A huge drought occurred from 1276 to 1299, Neily noted. Another one took place around 900 A.D. That might be why the Prescott Culture people left the Willow Lake site around 1100 A.D., but they didn't leave the area, he said.
Leonard said the StoneRidge project helped define an answer for one major archaeological question about this region: Was the Prescott Culture really distinct from other ancient Southwest cultures?
"Our work seems to say yes," Leonard said.
However, the project didn't help answer another common question: Are today's Yavapai people descendants of the Prescott Culture?
"We can't really answer that," Leonard said. Although archaeologists have found Yavapai pottery and projectile points associated with sites dating back to the 1600s, they need to find them at earlier sites, he said.
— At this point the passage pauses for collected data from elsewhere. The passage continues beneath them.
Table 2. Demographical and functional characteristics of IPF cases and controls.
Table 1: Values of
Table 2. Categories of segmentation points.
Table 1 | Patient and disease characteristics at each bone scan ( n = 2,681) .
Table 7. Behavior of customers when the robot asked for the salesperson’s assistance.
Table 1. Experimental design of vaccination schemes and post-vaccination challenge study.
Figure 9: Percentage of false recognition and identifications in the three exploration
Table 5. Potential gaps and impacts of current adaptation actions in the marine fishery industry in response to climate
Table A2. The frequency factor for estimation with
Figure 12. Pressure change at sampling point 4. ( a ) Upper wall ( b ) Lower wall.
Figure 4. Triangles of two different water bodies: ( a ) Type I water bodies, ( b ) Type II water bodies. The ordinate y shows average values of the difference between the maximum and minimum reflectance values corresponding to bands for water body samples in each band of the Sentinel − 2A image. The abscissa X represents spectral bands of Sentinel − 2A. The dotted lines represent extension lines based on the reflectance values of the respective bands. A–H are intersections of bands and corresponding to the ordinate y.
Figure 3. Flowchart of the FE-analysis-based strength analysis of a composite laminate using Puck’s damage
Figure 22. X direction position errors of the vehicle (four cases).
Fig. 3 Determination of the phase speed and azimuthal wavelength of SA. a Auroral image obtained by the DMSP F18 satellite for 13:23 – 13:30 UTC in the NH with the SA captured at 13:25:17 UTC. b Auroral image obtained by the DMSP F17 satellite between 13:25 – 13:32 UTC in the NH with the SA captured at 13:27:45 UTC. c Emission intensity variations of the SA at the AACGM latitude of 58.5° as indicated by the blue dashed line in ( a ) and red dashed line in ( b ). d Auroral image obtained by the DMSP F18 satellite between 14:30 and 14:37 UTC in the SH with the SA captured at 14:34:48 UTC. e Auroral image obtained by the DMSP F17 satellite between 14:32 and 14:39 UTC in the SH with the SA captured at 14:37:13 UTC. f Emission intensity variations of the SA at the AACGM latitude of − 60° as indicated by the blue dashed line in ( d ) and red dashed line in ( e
The archaeologists on both projects worked closely with the Yavapai and Hopi tribes of northern Arizona as well as the O'Odham people of southern Arizona to rebury the remains of the Prescott Culture people they found at both StoneRidge and Willow Lake. They reburied them elsewhere at sites where they hope no one will disturb them again. All the tribes claim history in this area.
Some of the Willow Lake people were buried in a fetal position, while others were cremated, a common occurrence at that time in the Salt River Valley, Neily said. After about 1100 A.D., people in the Prescott area tended to be buried in a flat position.
Archaeologists don't know the reason behind the different styles, he said. However, they add to evidence that the Prescott Culture and Hohokam people to the south were intermixing.
"We're constantly adding a little piece here and a little piece there," Neily said.
Archaeologists uncovered stone bowls, small flat stones with designs and pottery with the Willow Lake burials, Neily said.
At StoneRidge, archaeologists uncovered at least 15 burial sites from the 500 A.D. time period, Leonard said.
"That's a large number of burials from that early," he said, adding, "We do learn a lot from burials."
These remains from 500 A.D. tended to be larger than those of later Prescott Culture people, and analysis showed they had a better diet than later people who had more of a vegetarian diet, Leonard said. Later people not only were smaller, but they also had more cavities.
Archaeologists also found evidence of violence amongst the 500 A.D. burials. One young male had a projectile point buried in his ankle, and the injury healed long before he died. Others had a head injuries and broken ribs.